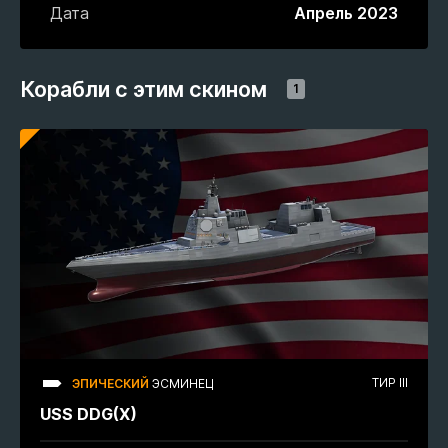
Дата
Апрель 2023
Корабли с этим скином
1
ТИР III
ЭПИЧЕСКИЙ
ЭСМИНЕЦ
USS DDG(X)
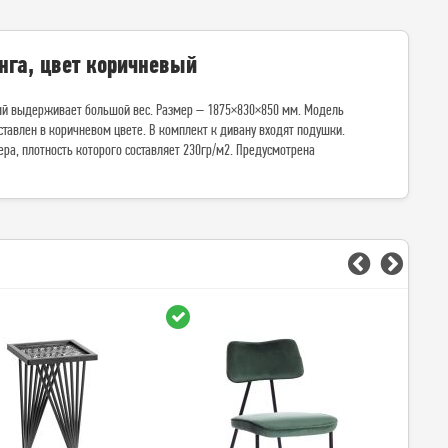
анга, цвет коричневый
рый выдерживает большой вес. Размер – 1875×830×850 мм. Модель
ставлен в коричневом цвете. В комплект к дивану входят подушки.
ра, плотность которого составляет 230гр/м2. Предусмотрена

What you have to do |
Render every line of text read from the material as a Markdown table with the columns Row and Line, numbering rows from 1 and leaving out blank lines. Leave the pictures out of the answer.

Output |
| Row | Line |
|---|---|
| 1 | Дата |
| 2 | Апрель 2023 |
| 3 | Корабли с этим скином |
| 4 | 1 |
| 5 | ТИР III |
| 6 | ЭПИЧЕСКИЙ |
| 7 | ЭСМИНЕЦ |
| 8 | USS DDG(X) |
| 9 | анга, цвет коричневый |
| 10 | рый выдерживает большой вес. Размер – 1875×830×850 мм. Модель |
| 11 | ставлен в коричневом цвете. В комплект к дивану входят подушки. |
| 12 | ра, плотность которого составляет 230гр/м2. Предусмотрена |